中国书里也有类似的理论,就是梁漱溟所说的“好胜之心是身体的,是身体的就容易有那个两性的问题,这个时候也就想结婚了。”这个问题后面再说。外国书里关于人的动机的生物根源,以及人的生理与社会关系的论述很多,很详细。但是像梁漱溟这样简单的一语道破式的判断还没有。外国书讲究分析,中国书把结论直接拿出来。外国书注重个人的体质因素的分析,尤其是精神病学的分析。中国书几乎不做这种分析,虽然这也是时髦,但是不好做。
第一部分多读外国书(5)
最后,应该说一说正确对待“少读中国书主义”的问题。鲁迅提出“少读中国书主义”立即遭到一些人的嘲骂。有些是误会,有些则是抓住了鲁迅的把柄攻击不遗余力。这是鲁迅事先没有预料到的。其实,鲁迅的真实思想并没有字面言论那么偏激,这是读鲁迅要注意的一件事。鲁迅自己不是更爱读中国书吗?这种所谓的“言行不一致”,鲁迅当年的学生在剪辫的问题上就误解过他。怎样解释这种现象呢?鲁迅在《魏晋风度及文章与药及酒之关系》的演讲中对嵇康阮籍的解读方法可以用来解读鲁迅自己。请看鲁迅是如何说的:
阮籍作文章和诗都很好,他的诗文虽然也慷慨激昂,但许多意思都是隐而不显的。
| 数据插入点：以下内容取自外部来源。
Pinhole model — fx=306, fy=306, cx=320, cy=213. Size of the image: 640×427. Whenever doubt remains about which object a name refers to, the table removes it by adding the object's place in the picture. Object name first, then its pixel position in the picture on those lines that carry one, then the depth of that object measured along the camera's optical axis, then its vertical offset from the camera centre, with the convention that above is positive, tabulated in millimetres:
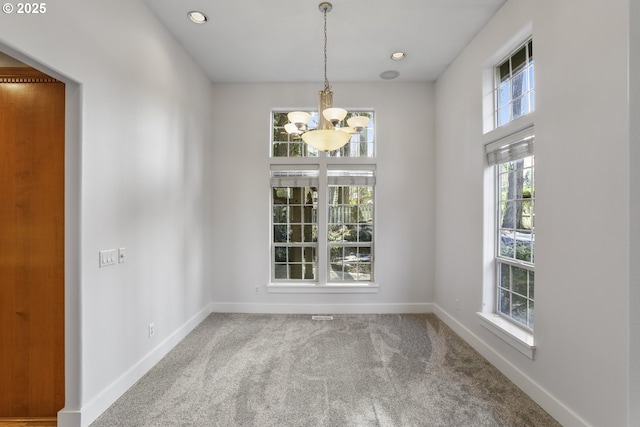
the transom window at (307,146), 4348 +959
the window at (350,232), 4371 -297
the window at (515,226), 2510 -125
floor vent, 4047 -1414
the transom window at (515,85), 2535 +1130
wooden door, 2076 -240
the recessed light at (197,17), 2793 +1808
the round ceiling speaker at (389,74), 3951 +1798
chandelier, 2221 +676
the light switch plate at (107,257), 2154 -337
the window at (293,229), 4379 -256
宋的颜延之已经说不大能懂,我们现在自然更很难看得懂他的诗了。……
……《与山巨源绝交书》中的“非汤武而薄周孔。”司马懿因这篇文章,就将嵇康杀了。……嵇康的见杀,是因为他的朋友吕安不孝,连及嵇康,罪案和曹操的杀孔融差不多。魏晋,是以孝治天下的,不孝,故不能不杀。……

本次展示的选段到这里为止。